> [Work instruction 1] From the road trip text, extract everything from "Communicating with Your" down to "for a change.".
> [Work instruction 2]
Answer these questions using the road trip text:
(a) How far away was the sister's house on the early trips?
(b) How old was the daughter when they decided to celebrate each finished school year with a road trip?
(c) What do the two of them look through for ideas on where to go?

> [Text provided]
::::

My 13-year-old daughter and I have a long tradition of taking summertime trips together. It started when she was a toddler. I’d put her in her car seat, make a pile around her of toys and books, snacks and sippy cups, and take off for my sister’s house eight hours away. Those early trips were hard work. We’d leave my husband behind, so I was always “on duty.” Naptime struggles and meltdowns on those trips almost made them not worthwhile. There were times I would cry in the front seat while she was crying in the back seat (both probably due to pure exhaustion). But, we kept doing it. They were a time for the two of us to bond, and I knew even though they were grueling, they were important.

Communicating with Your Teenager

When my daughter was 9, we decided to make a celebration of successfully finishing each school year by planning a road trip. As a stay-at-home mom, I am usually the taskmaster. My husband is out the door for work well before we even wake up and often comes home long after we return home from school. So, I’m the one in the morning nagging her about whether she packs a snack and asking if she has her tennis uniform. When I pick her up from school, I find out about homework for the night and how her tests went. I make sure she doesn’t put too much syrup on her waffles and that she eats her fruits and vegetables. And sometimes there’s yelling when things don’t go smoothly.

I figured planning a vacation together would give me an excuse to be the fun one for a change.

I read somewhere that planning a trip brings as much joy as the actual trip itself. In our case this is true. We pore through local magazines for inspiration on where to go, and throughout the school year we huddle up and plot and plan. We have so much fun researching local attractions and restaurants. And during the coldest days of winter, it is a welcome respite to dream about warmer weather and a time when homework won’t be due.

::::

> [Collected material]

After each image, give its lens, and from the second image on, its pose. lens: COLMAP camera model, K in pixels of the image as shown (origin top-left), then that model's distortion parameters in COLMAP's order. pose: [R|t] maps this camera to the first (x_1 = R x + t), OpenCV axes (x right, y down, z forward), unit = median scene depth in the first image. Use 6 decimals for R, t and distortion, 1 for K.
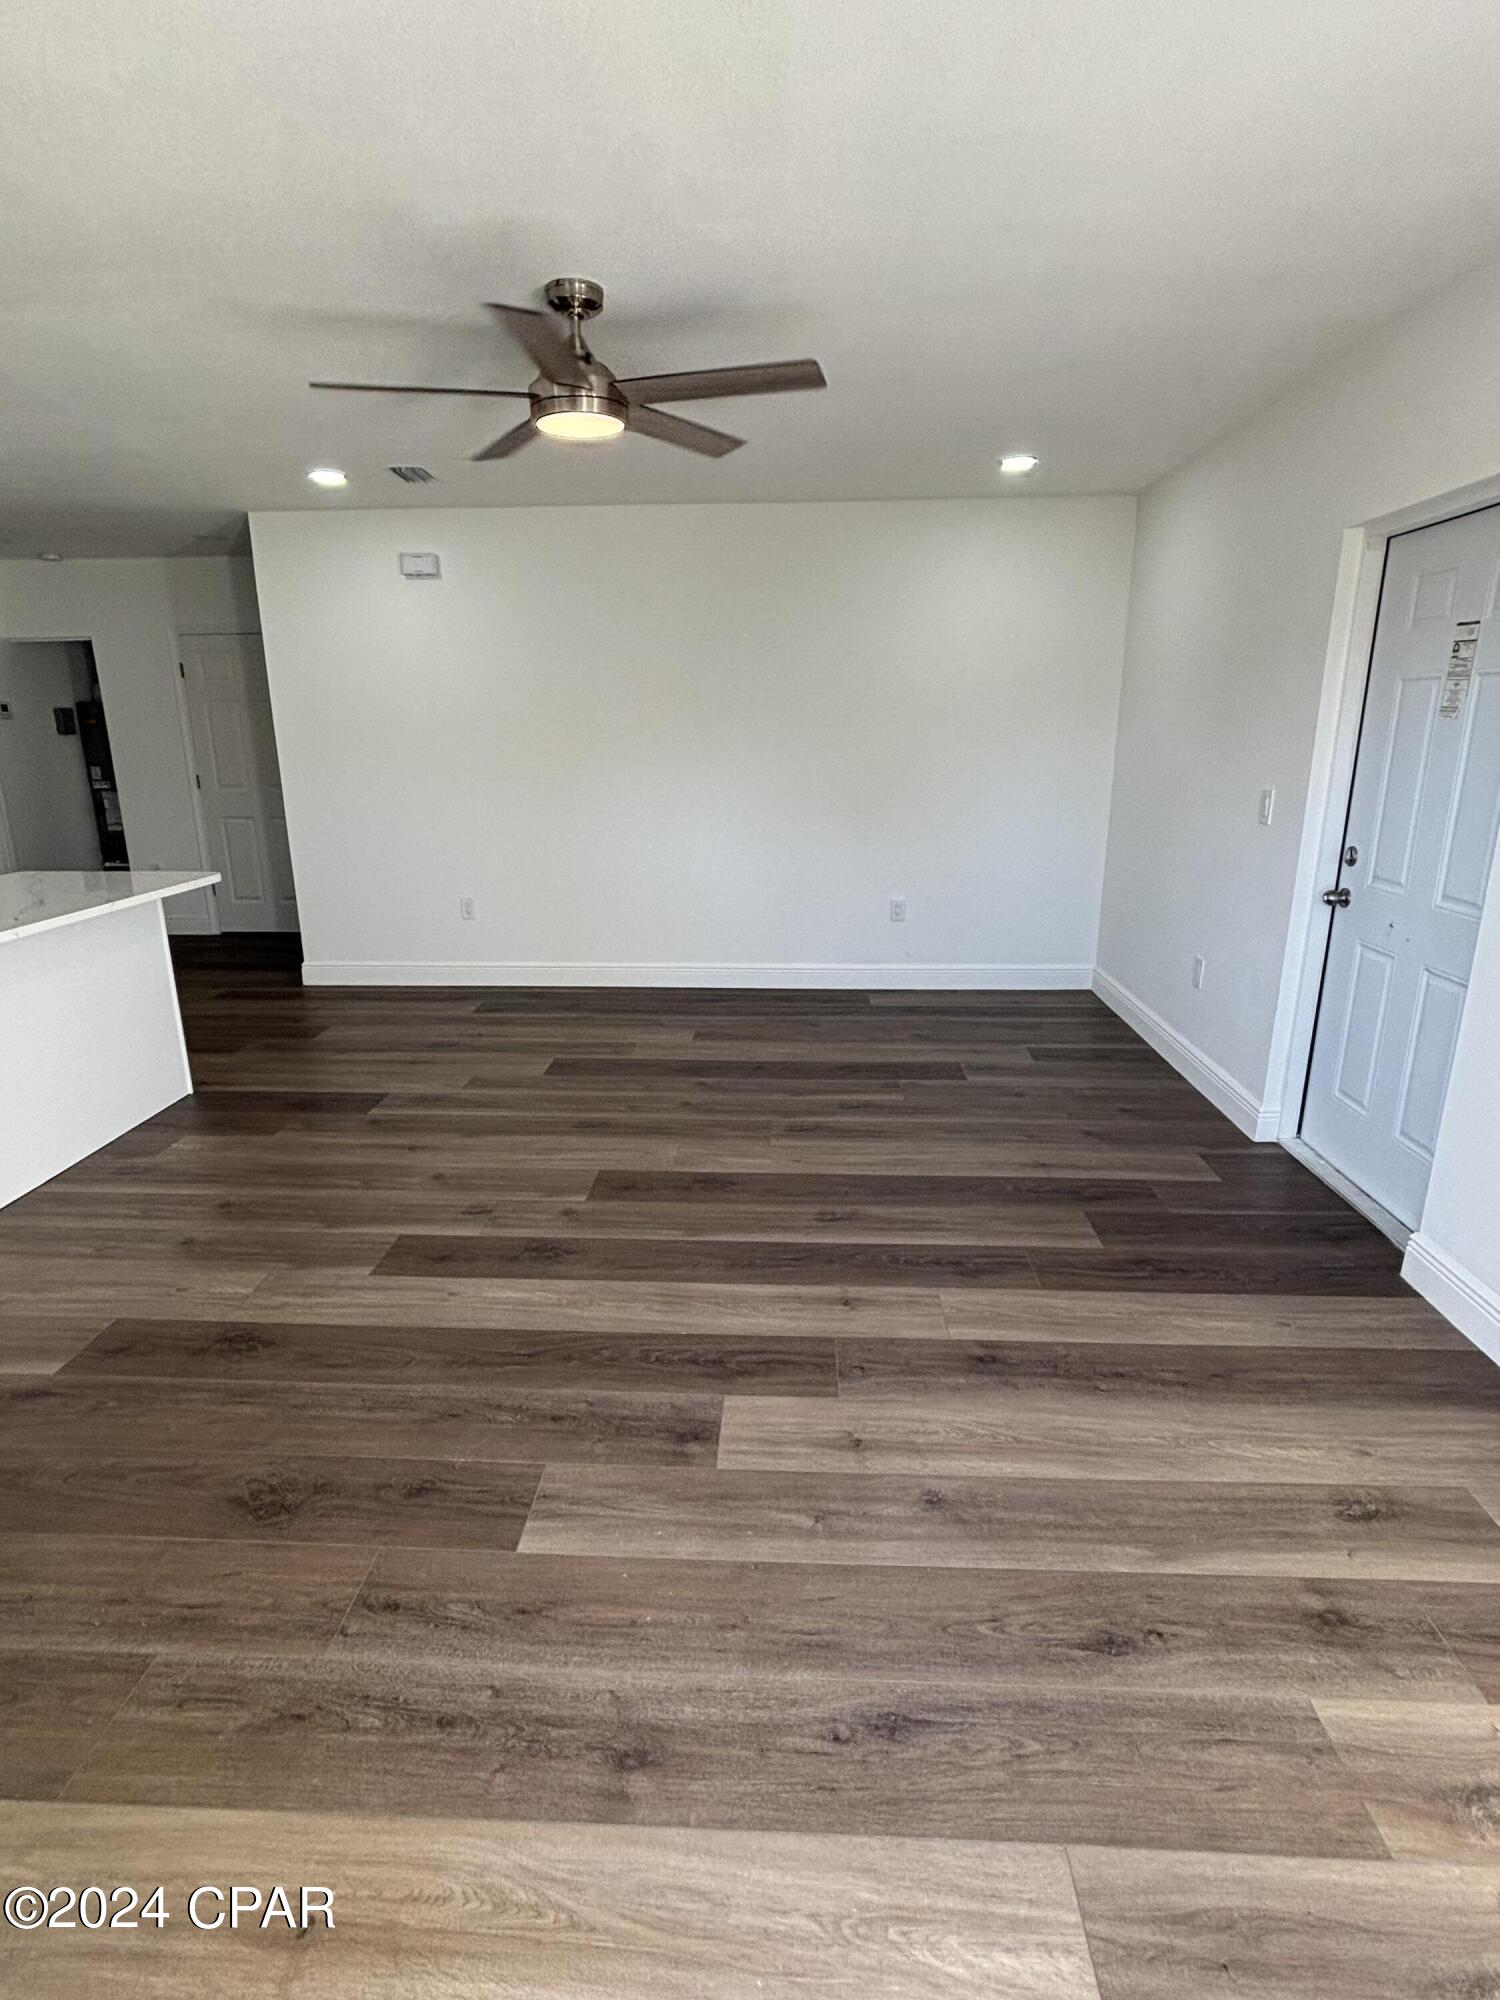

::::

> [Worked solution 1]
Communicating with Your Teenager

When my daughter was 9, we decided to make a celebration of successfully finishing each school year by planning a road trip. As a stay-at-home mom, I am usually the taskmaster. My husband is out the door for work well before we even wake up and often comes home long after we return home from school. So, I’m the one in the morning nagging her about whether she packs a snack and asking if she has her tennis uniform. When I pick her up from school, I find out about homework for the night and how her tests went. I make sure she doesn’t put too much syrup on her waffles and that she eats her fruits and vegetables. And sometimes there’s yelling when things don’t go smoothly.

I figured planning a vacation together would give me an excuse to be the fun one for a change.

> [Worked solution 2]
(a) Eight hours away.
(b) She was 9.
(c) Local magazines.